I'm using the following code:
public String ExtractAnnotationText(PdfStream xObject)
PdfDictionary resources = xObject.GetAsDict(PdfName.RESOURCES);
ITextExtractionStrategy strategy = new LocationTextExtractionStrategy();
PdfContentStreamProcessor processor = new PdfContentStreamProcessor(strategy);
byte contentByteArray = ContentByteUtils.GetContentBytesFromContentObject(xObject);
PRStream value = (PRStream)appearancesDictionary.GetAsStream(key);
String text = ExtractAnnotationText(value);
[/Matrix, [1, 0, 0, 1, -28.7103, -643.893]]
[/BBox, [28.7103, 643.893, 597.85, 751.068]]

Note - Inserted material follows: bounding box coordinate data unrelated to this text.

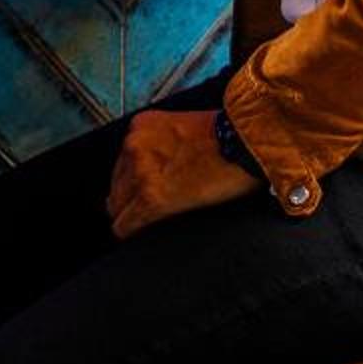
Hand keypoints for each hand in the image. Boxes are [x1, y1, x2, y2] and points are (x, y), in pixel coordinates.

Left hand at [105, 109, 254, 239]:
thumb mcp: (185, 126)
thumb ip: (163, 143)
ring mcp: (140, 173)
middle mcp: (134, 145)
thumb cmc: (230, 136)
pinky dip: (133, 234)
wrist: (246, 140)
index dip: (132, 184)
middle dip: (129, 201)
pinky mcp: (152, 199)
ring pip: (117, 208)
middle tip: (146, 213)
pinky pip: (126, 226)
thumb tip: (161, 169)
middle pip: (116, 187)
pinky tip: (144, 238)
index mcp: (142, 126)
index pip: (121, 164)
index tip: (143, 194)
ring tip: (150, 225)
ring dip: (132, 217)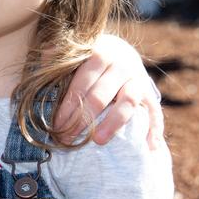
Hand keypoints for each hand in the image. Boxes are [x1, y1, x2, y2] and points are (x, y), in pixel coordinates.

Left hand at [54, 35, 163, 149]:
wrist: (122, 53)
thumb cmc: (90, 59)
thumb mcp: (76, 51)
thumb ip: (60, 54)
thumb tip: (45, 56)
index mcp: (100, 54)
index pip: (82, 82)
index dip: (68, 105)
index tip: (56, 125)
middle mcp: (121, 65)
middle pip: (101, 95)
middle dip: (82, 120)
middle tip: (67, 138)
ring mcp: (138, 79)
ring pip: (128, 102)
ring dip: (113, 124)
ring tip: (99, 142)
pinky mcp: (150, 93)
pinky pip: (154, 112)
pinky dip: (153, 129)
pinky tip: (148, 147)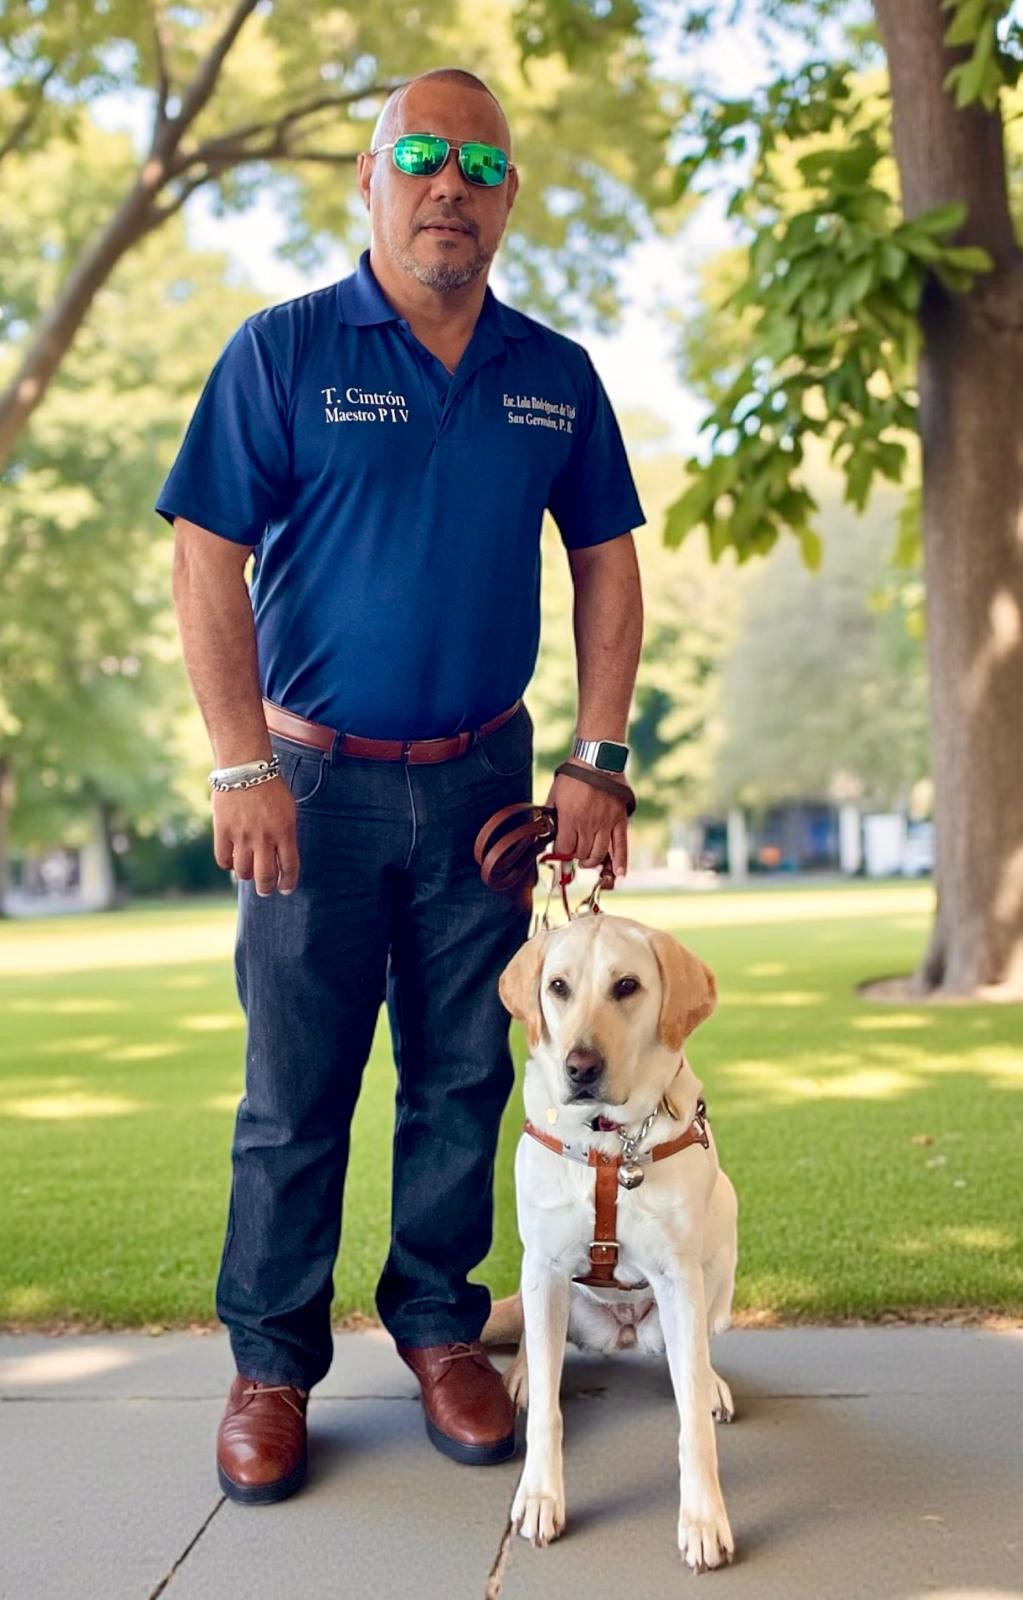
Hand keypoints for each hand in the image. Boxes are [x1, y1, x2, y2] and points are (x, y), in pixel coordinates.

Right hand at [212, 778, 300, 895]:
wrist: (246, 768)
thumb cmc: (270, 788)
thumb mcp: (288, 810)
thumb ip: (286, 835)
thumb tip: (281, 859)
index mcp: (285, 831)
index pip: (289, 867)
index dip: (288, 883)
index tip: (285, 889)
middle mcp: (264, 837)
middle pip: (265, 876)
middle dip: (266, 888)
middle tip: (265, 889)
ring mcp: (243, 835)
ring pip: (244, 872)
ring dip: (247, 876)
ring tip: (249, 872)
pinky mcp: (223, 831)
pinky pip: (224, 860)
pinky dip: (228, 864)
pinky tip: (232, 859)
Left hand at [544, 761, 628, 875]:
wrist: (597, 761)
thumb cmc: (573, 777)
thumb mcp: (554, 794)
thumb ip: (550, 815)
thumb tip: (543, 830)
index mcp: (570, 819)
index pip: (564, 848)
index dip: (560, 852)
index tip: (560, 849)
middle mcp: (588, 825)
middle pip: (581, 853)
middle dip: (575, 856)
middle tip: (573, 851)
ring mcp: (606, 824)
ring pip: (599, 854)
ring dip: (591, 862)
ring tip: (587, 861)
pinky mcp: (619, 821)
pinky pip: (622, 846)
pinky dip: (621, 862)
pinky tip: (619, 874)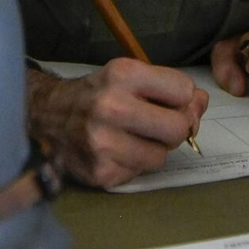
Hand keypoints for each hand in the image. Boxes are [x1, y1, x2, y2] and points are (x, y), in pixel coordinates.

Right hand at [26, 60, 207, 189]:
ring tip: (133, 137)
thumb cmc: (97, 94)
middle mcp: (112, 107)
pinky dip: (134, 164)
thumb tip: (201, 104)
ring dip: (154, 149)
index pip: (184, 90)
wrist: (47, 116)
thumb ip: (170, 87)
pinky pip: (140, 173)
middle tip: (158, 125)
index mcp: (123, 75)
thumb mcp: (130, 76)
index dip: (182, 98)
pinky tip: (117, 151)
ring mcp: (104, 144)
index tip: (168, 101)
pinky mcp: (100, 172)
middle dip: (175, 128)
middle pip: (178, 128)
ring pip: (162, 156)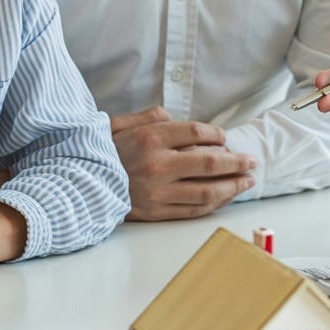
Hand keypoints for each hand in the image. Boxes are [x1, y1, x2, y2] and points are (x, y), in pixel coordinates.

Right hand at [110, 107, 256, 220]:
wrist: (77, 183)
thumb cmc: (102, 151)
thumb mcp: (122, 123)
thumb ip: (153, 117)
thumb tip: (177, 118)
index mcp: (150, 139)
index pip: (197, 133)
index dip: (217, 135)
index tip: (226, 138)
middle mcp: (157, 165)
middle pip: (209, 164)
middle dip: (236, 163)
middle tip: (252, 162)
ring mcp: (157, 192)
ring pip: (206, 191)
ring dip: (232, 186)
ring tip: (247, 181)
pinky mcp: (155, 212)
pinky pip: (192, 210)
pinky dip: (213, 204)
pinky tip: (226, 197)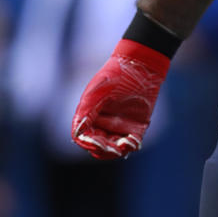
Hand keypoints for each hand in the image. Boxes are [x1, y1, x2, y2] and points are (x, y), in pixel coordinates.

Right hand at [71, 40, 169, 159]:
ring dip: (118, 150)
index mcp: (89, 116)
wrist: (139, 66)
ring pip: (115, 148)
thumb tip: (78, 133)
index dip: (89, 143)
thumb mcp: (97, 93)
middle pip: (99, 146)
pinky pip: (132, 142)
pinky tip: (132, 141)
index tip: (97, 143)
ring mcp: (120, 127)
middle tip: (112, 148)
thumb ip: (86, 112)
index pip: (84, 137)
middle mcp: (103, 124)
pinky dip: (132, 145)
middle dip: (104, 150)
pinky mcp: (136, 127)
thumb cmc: (114, 76)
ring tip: (124, 144)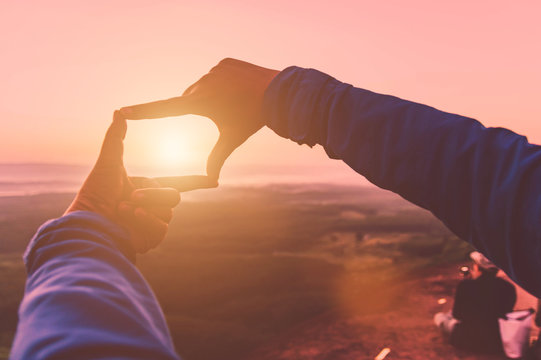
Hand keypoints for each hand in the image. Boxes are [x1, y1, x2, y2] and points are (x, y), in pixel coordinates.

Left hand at [66, 111, 211, 253]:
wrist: (87, 226)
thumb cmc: (94, 194)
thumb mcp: (108, 163)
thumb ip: (115, 138)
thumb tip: (118, 111)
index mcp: (147, 187)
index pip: (178, 182)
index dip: (197, 181)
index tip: (214, 180)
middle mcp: (152, 205)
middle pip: (173, 196)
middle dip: (153, 194)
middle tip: (131, 196)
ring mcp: (152, 223)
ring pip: (168, 212)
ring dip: (145, 208)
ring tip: (122, 209)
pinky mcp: (150, 239)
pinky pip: (161, 228)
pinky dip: (145, 223)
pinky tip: (128, 222)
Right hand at [119, 58, 278, 182]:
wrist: (279, 93)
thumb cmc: (252, 119)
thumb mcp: (232, 139)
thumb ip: (217, 157)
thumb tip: (211, 182)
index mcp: (199, 103)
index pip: (165, 110)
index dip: (143, 112)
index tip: (123, 110)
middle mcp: (202, 84)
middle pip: (189, 99)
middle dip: (198, 107)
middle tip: (221, 112)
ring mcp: (213, 70)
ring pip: (203, 87)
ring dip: (211, 95)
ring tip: (234, 101)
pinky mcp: (224, 62)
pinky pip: (216, 75)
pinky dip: (222, 83)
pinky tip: (240, 88)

On this the pdf specification declares:
A resource dictionary shall be associated with a content stream in one of the following ways:
For a content stream that is the value of a page’s Contents entry (or is an element of an array that is the value of that entry), the resource dictionary shall be designated by the page dictionary’s Resources or is inherited, as described under 220.127.116.11, "Inheritance of Page Attributes," from some ancestor node of the page object.

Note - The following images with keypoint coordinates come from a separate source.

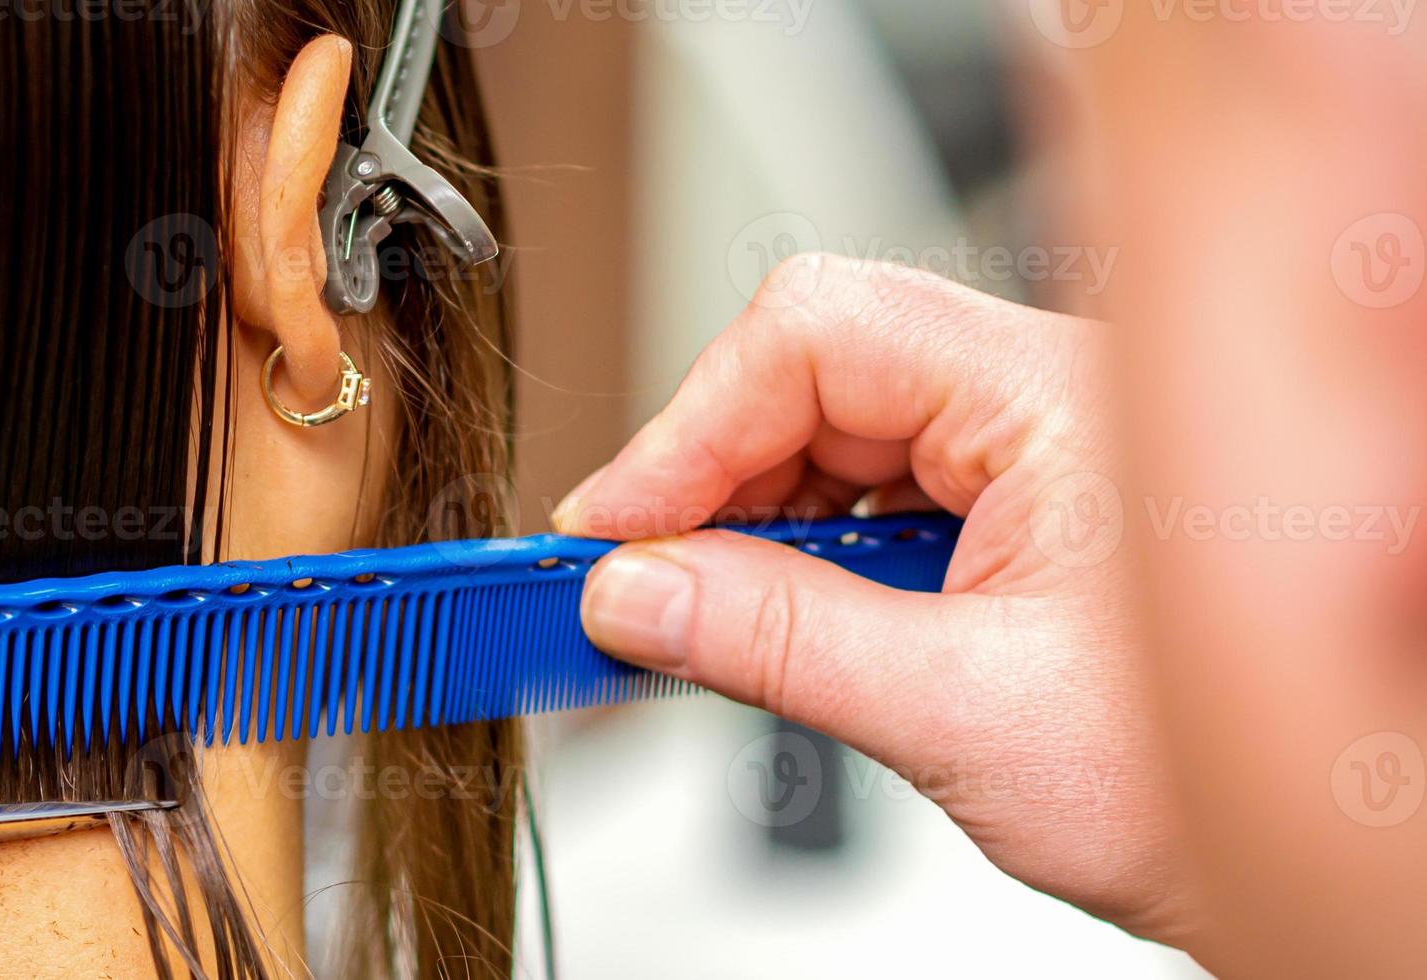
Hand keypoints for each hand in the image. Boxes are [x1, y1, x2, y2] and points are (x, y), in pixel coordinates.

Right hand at [553, 255, 1190, 941]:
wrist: (1323, 856)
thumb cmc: (1208, 779)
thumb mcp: (960, 713)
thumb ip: (777, 641)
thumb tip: (633, 590)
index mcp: (1058, 398)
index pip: (817, 335)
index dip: (690, 427)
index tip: (613, 528)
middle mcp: (1047, 398)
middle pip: (811, 371)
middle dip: (712, 480)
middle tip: (633, 581)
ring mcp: (1032, 449)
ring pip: (832, 431)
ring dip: (755, 524)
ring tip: (708, 620)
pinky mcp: (1016, 506)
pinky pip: (872, 487)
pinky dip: (805, 553)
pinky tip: (779, 621)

For other content streams, a conforming writer shall include a Resources entry in the stream's dictionary specifying the resource dictionary which contains all the resources used by that content stream. This shall apply to content streams that define form XObjects, patterns, Type 3 fonts, and annotation.
PDF files written obeying earlier versions of PDF may have omitted the Resources entry in all form XObjects and Type 3 fonts used on a page. All resources that are referenced from those forms and fonts shall be inherited from the resource dictionary of the page on which they are used. This construct is obsolete and should not be used by conforming writers.
(section 7.8.3 - Resource Dictionaries - of ISO 32000-1)
Thus, the example you found either is a case of that third option, or the example simply needs no resources at all, or your example file simply is broken.